My boys are in P1 and P2 and will go up to P2 and 3 after the summer holidays. We have a lot of composite classes though, the school only has 8 classrooms, and too many children for one class in every year except p4 and 5 which for some strange reason, only have 19 peoples in each wheras all the other years have over 30. They then have the bother of keeping brothers and sisters apart when you have people like us that have them really close together! I am sure that they all reach the same levels in the end, our kids just have a bit of catching up to do - but then in some countries they don't start until they are 7, so our kids would just be starting now!
Hi, yeah Maisie just turned 4 mid may, so she will be a young one! William is a july baby, so he was very young! They do say, for boys, it can be very beneficial to start school later, at about 6.
I really want to work in SEN, I'd love too work with autistic and aspergers children, and disorders like that, it fascinating.
Hi miss - both your kids would be 5 before they started school in Scotland. Our neighbours little boy was 4 in February, and is due to start after the summer, but she is thinking of changing her mind and deferring him til next year. She needs to decide before school breaks up in 3 weeks.
its difficult from a parents perspective, i would wait. but my sister is a primary teacher, and she says they miss out on far too much, then they have to catch up, which is worse for them, they starting at 4? its a hard choice
They don't have to catch up, they just start a year later and then stay in that year so instead of being one of the youngest in the class, they are one of the oldest. In Craig's class the oldest boy was 7 in January ( he had been deferred from the year before) and the youngest will not be 7 until next February. It is a tough decision to take, because 2 months can make a big difference at that age, and if she decides now to defer him, she may find that by the end of August she feels he is ready, but he will have to wait another year. I am glad that my 2 were Summer birthdays and therefore both turned 5 before school and I didn't have any decisions to make, because they had to start!

I wonder sometimes if our parents ever had all these dilemmas when we were kids, I am sure that they just went with the flow and got on with things, without worrying if we might be psychologically damaged by not having the correct trainers!

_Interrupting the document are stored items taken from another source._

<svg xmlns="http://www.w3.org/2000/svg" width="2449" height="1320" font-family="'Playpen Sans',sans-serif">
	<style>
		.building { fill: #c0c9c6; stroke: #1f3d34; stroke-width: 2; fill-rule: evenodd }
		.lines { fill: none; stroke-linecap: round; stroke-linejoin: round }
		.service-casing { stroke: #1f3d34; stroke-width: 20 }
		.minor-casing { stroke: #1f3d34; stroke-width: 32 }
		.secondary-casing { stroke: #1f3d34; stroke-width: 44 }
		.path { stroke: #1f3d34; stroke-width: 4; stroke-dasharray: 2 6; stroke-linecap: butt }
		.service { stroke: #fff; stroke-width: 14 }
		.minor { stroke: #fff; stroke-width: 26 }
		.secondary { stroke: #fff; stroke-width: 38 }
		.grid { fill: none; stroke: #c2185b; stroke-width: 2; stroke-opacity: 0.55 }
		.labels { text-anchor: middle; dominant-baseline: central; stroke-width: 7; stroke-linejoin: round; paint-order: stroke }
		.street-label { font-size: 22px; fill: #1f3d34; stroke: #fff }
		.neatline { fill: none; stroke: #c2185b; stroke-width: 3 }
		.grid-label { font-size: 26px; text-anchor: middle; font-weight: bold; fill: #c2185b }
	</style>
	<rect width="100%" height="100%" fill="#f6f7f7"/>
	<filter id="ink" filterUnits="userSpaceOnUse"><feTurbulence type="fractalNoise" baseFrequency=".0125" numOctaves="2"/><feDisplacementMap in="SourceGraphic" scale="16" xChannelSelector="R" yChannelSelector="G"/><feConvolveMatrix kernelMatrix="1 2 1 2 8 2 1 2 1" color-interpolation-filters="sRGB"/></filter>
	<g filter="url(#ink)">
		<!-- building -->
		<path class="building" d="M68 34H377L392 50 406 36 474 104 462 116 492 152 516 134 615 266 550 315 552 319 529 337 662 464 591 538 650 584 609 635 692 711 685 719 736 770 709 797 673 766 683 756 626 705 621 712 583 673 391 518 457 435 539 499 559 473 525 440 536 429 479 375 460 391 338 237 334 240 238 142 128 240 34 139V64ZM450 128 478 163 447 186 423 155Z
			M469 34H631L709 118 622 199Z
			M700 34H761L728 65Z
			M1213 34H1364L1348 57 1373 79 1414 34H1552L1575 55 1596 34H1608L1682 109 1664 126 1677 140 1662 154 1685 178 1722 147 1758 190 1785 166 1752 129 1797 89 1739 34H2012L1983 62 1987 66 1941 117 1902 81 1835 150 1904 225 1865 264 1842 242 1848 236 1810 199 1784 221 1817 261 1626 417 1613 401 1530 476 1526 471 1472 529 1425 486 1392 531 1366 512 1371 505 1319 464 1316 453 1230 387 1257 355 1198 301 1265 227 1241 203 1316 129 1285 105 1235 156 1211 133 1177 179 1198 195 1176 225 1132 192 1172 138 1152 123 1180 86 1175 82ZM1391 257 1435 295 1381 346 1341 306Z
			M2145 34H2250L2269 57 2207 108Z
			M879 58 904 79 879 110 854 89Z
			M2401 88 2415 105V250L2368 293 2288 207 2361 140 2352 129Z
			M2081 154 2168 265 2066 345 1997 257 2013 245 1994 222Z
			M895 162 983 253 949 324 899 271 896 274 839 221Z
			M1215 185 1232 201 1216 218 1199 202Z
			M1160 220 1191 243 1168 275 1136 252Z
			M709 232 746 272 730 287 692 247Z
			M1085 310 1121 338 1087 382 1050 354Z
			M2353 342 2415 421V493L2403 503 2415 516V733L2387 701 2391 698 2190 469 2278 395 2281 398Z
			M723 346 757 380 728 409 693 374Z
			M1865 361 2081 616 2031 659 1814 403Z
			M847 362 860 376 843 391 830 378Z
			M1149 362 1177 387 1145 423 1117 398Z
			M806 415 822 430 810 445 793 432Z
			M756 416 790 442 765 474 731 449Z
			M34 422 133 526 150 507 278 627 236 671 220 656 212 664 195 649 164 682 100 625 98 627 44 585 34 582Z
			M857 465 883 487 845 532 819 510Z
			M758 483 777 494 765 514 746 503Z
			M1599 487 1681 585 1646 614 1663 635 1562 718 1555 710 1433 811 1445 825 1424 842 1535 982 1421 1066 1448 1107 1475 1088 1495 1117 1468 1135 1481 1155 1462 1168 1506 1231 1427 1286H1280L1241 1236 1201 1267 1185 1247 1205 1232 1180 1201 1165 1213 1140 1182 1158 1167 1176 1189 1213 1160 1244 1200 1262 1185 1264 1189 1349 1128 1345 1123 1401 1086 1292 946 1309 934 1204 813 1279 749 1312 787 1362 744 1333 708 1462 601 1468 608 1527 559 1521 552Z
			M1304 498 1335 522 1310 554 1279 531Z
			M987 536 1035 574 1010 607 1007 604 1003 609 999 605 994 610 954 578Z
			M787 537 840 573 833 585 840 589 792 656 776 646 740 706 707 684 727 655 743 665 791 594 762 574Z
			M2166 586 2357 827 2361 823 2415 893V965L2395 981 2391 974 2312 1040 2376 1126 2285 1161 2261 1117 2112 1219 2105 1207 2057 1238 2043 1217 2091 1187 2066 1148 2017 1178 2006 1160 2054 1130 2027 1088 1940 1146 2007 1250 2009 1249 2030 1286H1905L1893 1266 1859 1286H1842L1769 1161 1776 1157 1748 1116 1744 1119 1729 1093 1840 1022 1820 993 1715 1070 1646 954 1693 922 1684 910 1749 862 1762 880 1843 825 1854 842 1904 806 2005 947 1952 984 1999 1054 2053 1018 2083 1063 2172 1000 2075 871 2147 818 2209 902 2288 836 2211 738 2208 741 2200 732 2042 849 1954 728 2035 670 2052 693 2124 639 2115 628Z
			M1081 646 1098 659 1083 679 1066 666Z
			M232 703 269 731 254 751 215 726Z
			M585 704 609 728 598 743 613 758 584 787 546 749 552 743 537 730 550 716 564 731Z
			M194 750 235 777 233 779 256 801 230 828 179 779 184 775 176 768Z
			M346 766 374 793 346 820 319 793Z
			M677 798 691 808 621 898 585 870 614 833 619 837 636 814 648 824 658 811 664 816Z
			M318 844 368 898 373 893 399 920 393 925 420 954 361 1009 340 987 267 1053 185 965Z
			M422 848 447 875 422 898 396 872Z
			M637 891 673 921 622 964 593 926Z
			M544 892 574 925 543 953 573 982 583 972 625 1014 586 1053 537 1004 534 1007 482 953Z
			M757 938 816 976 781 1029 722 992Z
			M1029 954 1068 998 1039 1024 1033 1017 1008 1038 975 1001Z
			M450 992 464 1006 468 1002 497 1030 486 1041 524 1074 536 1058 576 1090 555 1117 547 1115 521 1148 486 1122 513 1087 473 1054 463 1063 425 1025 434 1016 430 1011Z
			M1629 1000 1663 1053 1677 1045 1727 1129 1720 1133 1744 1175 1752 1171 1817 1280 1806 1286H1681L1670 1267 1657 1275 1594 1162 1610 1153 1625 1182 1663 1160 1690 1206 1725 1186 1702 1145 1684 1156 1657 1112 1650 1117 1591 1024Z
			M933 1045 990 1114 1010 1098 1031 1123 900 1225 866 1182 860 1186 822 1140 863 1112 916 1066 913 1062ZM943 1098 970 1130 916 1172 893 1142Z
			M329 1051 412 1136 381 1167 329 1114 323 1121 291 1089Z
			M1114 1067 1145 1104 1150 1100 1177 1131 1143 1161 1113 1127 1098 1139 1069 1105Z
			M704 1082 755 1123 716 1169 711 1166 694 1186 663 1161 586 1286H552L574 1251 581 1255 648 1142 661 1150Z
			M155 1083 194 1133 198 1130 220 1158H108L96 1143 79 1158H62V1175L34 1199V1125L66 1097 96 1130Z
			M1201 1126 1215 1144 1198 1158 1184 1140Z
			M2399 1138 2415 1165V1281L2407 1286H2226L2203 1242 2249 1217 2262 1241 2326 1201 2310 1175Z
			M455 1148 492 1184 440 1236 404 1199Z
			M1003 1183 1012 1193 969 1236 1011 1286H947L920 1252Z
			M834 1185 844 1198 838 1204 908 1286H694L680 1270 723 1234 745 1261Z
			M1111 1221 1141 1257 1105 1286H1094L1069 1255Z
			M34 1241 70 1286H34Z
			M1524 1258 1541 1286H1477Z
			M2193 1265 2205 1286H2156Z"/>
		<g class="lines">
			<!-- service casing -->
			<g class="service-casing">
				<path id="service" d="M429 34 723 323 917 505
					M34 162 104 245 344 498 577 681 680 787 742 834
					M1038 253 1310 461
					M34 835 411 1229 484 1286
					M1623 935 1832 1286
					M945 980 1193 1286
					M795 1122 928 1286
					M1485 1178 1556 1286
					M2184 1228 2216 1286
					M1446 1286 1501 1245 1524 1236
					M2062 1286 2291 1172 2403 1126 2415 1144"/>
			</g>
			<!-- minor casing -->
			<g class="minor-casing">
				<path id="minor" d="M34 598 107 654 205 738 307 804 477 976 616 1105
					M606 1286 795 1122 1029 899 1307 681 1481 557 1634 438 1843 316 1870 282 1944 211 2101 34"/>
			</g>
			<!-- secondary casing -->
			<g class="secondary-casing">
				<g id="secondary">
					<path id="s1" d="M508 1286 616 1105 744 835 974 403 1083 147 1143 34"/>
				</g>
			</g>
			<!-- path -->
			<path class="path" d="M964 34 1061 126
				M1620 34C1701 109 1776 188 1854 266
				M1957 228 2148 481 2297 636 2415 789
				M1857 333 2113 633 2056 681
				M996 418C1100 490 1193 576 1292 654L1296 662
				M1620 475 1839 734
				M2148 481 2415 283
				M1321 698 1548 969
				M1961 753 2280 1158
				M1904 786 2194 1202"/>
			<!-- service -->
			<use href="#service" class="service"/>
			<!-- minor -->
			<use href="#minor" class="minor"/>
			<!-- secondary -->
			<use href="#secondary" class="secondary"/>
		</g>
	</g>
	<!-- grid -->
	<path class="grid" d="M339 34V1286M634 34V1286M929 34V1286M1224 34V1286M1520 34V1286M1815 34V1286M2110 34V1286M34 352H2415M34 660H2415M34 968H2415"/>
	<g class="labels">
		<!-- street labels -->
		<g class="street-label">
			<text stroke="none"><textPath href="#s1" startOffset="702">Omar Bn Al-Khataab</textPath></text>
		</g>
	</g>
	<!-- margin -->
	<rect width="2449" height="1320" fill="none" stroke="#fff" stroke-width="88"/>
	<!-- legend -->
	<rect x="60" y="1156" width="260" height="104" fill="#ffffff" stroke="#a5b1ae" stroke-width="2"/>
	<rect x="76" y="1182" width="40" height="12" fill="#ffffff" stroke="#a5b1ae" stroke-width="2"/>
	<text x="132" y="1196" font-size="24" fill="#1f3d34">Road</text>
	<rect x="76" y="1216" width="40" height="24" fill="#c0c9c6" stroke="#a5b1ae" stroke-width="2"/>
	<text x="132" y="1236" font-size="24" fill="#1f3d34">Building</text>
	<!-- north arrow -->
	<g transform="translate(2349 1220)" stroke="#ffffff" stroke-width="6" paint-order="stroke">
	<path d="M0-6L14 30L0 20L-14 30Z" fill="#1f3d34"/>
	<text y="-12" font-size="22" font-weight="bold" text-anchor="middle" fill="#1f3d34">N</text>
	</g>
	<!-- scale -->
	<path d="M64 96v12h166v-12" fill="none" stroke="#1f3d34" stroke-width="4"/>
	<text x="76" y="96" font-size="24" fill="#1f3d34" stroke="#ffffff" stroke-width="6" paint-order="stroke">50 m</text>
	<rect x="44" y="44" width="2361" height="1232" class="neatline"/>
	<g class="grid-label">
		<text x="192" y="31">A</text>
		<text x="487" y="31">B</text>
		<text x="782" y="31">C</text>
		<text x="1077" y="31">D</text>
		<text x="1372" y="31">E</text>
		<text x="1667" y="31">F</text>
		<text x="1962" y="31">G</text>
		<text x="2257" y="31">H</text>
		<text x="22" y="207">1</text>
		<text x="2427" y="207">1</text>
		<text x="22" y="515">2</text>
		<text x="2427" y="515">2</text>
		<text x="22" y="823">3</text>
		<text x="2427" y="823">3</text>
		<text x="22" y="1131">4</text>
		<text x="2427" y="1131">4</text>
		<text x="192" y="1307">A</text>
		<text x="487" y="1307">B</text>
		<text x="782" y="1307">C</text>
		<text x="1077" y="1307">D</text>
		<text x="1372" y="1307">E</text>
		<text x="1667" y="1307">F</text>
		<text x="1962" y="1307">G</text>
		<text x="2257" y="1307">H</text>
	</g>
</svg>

We make life so hard for ourselves nowadays. lol
Oh i know, i'd love to escape to foreign lands, and chill out, and let the kids run around in the sun and pool after school! But someones set the posts high and the kids have to keeep going just so there at a "normal" level. With all my info on ofsted, half the time i wish they'd just let kids be kids and have fun, in a light hearted way, not continually setting benchmarks. i know they have to do it because of some peoples major failings as parents/teachers, but for the majority of us, it gets silly.
Its good they dont have too catch up, god knows what i would do, william is accademicaly advanced but emotionaly he's not, then what do you do?
i don't see that what she does or doesn't charge other people is any of your business.

she is entitled to charge a fair price for her services but she is also entitled to not charge family and friends.
same as any other business person may not charge family etc... its no-one elses business

if i were a child minder, i would charge everyone - but not my brother or sisters kids!
Hi Joko,

Yes you are perfectly right, it is her business - what we were debating was how we would feel if our child was injured while we were paying for then to be in a childminders care, by a child whose parents were not paying for them to be there, more of a moral question really. We were also talking about the risks posed by someone using garden equipment that belongs to someone else as part of their own business. It is relevant here whether she is acting in a paid capacity as a childminder, or simply as a friend popping into your garden. There is a whole different legal and moral stance when someone is paying for childcare.